# Online-Casino Luckyseven



## Anonymous (16 Dezember 2005)

Wieder eine Möglichkeit, spielend reich zu werden   
Die Adressen sind alle gefälscht (auch der Empfänger) und eine Webseite ist trotz Ankündigung nicht im Schreiben enthalten, hier die komplette Mail:



> Betreff:  Auskunft
> Von:  <[email protected]>  ins Adressbuch
> An:  "persönlich" <[email protected]>
> Datum:  14.12.05 00:07:32
> ...


----------



## Anonymous (5 Januar 2006)

*Casino Luckyseven SPAM - Versendung*

Hallo
ich erhalte ebenfalls täglich die S..... mit der :evil:  """ Casino Luckyseven Werbung """  :evil: oder Besser  :evil: Spam - Versendung :evil:  !
Wie kann man denen das Handwerk legen und wer ist dafür im Internet zuständig.
Ich bin auf dem Gebiet Laie , aber bestimmt gibt es viele , die helfen können.
Vielleicht bis Bald und auf eine gute Antwort.
Grüßle
Klaus 0709
[email protected]

_e-mail-addi gelöscht siehe NUB
http://forum.computerbetrug.de/rules.php#11
Fäkalausdrücke sind unerwünscht
modaction_


----------



## Reducal (5 Januar 2006)

*Re: Casino Luckyseven SPAM - Versendung*



			
				Klaus0709 schrieb:
			
		

> Wie kann man denen das Handwerk legen und wer ist dafür im Internet zuständig.


 :gruebel:  Vielleicht die Nato?


----------



## Anonymous (5 Januar 2006)

*Re: Casino Luckyseven SPAM - Versendung*



			
				Reducal schrieb:
			
		

> Klaus0709 schrieb:
> 
> 
> 
> ...



Lieber Reducal
die Antwort hätte ich mir auch geben können . Besten Dank dafür .
Werde mir die Stelle bestimmt merken.
MfG
Klaus0709


----------



## SEP (5 Januar 2006)

*Re: Casino Luckyseven SPAM - Versendung*



			
				Anonymous schrieb:
			
		

> Lieber Reducal
> die Antwort hätte ich mir auch geben können . Besten Dank dafür .
> Werde mir die Stelle bestimmt merken.
> MfG
> Klaus0709


Strafanzeige stellen wegen Spam. Geht bei der örlichen Polizeidienststelle und bringt (außer einer persönlichen Befriedigung) nix.

Ist nun mal so im internationalen Mailverkehr ...

@Reducal: UNO greift weiter als NATO!


----------



## Nebelwolf ✟ (5 Januar 2006)

* _AUFGABE 1_
Schreiben Sie die Zeilen der Datensätze neu und tauschen Sie dabei bitte „Отзывы“ gegen „Обзоры“ aus, während alles andere unverändert bleibt.

* _Gespeicherte Dateneinträge_
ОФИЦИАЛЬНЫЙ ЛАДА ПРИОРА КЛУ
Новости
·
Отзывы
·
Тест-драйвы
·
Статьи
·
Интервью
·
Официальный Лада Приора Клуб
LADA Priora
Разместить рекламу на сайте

* _AUFGABE 2_
Geben Sie aus dem vorliegenden Text wortgetreu den Abschnitt aus, der mit den Worten beginnt, die „Strafanzeige stellen wegen“ enthalten, und mit „Nebelwolf ✟ (5 Januar 2006)“ schließt.

* _ANTWORTFELD 1_
ОФИЦИАЛЬНЫЙ ЛАДА ПРИОРА КЛУ
Новости
·
Обзоры
·
Тест-драйвы
·
Статьи
·
Интервью
·
Официальный Лада Приора Клуб
LADA Priora
Разместить рекламу на сайте

* _ANTWORTFELD 2_
Strafanzeige stellen wegen Spam. Geht bei der örlichen Polizeidienststelle und bringt (außer einer persönlichen Befriedigung) nix.

Ist nun mal so im internationalen Mailverkehr ...

@Reducal: UNO greift weiter als NATO!


----------



## Nebelwolf ✟ (5 Januar 2006)